- **Task brief**
Your answer should be the records, restated word for word.

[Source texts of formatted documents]
------------------------------------------------------------------------

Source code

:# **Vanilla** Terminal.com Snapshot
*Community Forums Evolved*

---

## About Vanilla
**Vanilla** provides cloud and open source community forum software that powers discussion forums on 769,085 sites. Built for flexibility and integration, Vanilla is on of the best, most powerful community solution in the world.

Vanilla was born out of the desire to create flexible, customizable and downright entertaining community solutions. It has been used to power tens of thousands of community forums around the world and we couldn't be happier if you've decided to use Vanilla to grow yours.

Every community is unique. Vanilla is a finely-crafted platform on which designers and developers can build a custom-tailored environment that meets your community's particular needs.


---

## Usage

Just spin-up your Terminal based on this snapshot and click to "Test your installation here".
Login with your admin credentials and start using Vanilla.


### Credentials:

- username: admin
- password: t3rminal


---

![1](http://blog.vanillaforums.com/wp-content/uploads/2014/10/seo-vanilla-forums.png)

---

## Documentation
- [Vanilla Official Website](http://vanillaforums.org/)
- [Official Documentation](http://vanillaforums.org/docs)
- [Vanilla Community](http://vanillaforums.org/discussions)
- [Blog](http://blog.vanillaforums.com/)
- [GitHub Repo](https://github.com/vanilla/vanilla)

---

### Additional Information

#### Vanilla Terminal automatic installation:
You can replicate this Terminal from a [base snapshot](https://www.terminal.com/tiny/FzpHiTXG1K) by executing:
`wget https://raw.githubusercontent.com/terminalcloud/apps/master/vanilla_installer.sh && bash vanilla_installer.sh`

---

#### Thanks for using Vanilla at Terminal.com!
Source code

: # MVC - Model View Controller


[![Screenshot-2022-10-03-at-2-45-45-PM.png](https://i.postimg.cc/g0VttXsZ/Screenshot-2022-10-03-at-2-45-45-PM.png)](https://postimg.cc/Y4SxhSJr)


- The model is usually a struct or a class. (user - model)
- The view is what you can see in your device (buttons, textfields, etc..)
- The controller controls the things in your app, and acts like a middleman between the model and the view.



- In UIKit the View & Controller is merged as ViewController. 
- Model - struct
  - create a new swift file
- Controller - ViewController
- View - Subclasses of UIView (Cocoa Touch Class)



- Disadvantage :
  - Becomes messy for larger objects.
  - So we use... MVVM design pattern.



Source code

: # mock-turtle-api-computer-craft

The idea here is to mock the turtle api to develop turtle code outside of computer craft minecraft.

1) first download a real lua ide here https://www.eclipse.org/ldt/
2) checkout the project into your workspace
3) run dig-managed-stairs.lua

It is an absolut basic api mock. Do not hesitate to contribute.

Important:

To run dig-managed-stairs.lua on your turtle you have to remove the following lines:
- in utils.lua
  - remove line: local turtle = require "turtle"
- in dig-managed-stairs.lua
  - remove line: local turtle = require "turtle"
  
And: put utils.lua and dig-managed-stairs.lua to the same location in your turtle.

------------------------------------------------------------------------

- **Result for this task**
Source code

:# **Vanilla** Terminal.com Snapshot
*Community Forums Evolved*

---

## About Vanilla
**Vanilla** provides cloud and open source community forum software that powers discussion forums on 769,085 sites. Built for flexibility and integration, Vanilla is on of the best, most powerful community solution in the world.

Vanilla was born out of the desire to create flexible, customizable and downright entertaining community solutions. It has been used to power tens of thousands of community forums around the world and we couldn't be happier if you've decided to use Vanilla to grow yours.

Every community is unique. Vanilla is a finely-crafted platform on which designers and developers can build a custom-tailored environment that meets your community's particular needs.


---

## Usage

Just spin-up your Terminal based on this snapshot and click to "Test your installation here".
Login with your admin credentials and start using Vanilla.


### Credentials:

- username: admin
- password: t3rminal


---

![1](http://blog.vanillaforums.com/wp-content/uploads/2014/10/seo-vanilla-forums.png)

---

## Documentation
- [Vanilla Official Website](http://vanillaforums.org/)
- [Official Documentation](http://vanillaforums.org/docs)
- [Vanilla Community](http://vanillaforums.org/discussions)
- [Blog](http://blog.vanillaforums.com/)
- [GitHub Repo](https://github.com/vanilla/vanilla)

---

### Additional Information

#### Vanilla Terminal automatic installation:
You can replicate this Terminal from a [base snapshot](https://www.terminal.com/tiny/FzpHiTXG1K) by executing:
`wget https://raw.githubusercontent.com/terminalcloud/apps/master/vanilla_installer.sh && bash vanilla_installer.sh`

---

#### Thanks for using Vanilla at Terminal.com!
Source code

: # MVC - Model View Controller


[![Screenshot-2022-10-03-at-2-45-45-PM.png](https://i.postimg.cc/g0VttXsZ/Screenshot-2022-10-03-at-2-45-45-PM.png)](https://postimg.cc/Y4SxhSJr)


- The model is usually a struct or a class. (user - model)
- The view is what you can see in your device (buttons, textfields, etc..)
- The controller controls the things in your app, and acts like a middleman between the model and the view.



- In UIKit the View & Controller is merged as ViewController. 
- Model - struct
  - create a new swift file
- Controller - ViewController
- View - Subclasses of UIView (Cocoa Touch Class)



- Disadvantage :
  - Becomes messy for larger objects.
  - So we use... MVVM design pattern.



Source code

: # mock-turtle-api-computer-craft

The idea here is to mock the turtle api to develop turtle code outside of computer craft minecraft.

1) first download a real lua ide here https://www.eclipse.org/ldt/
2) checkout the project into your workspace
3) run dig-managed-stairs.lua

It is an absolut basic api mock. Do not hesitate to contribute.

Important:

To run dig-managed-stairs.lua on your turtle you have to remove the following lines:
- in utils.lua
  - remove line: local turtle = require "turtle"
- in dig-managed-stairs.lua
  - remove line: local turtle = require "turtle"
  
And: put utils.lua and dig-managed-stairs.lua to the same location in your turtle.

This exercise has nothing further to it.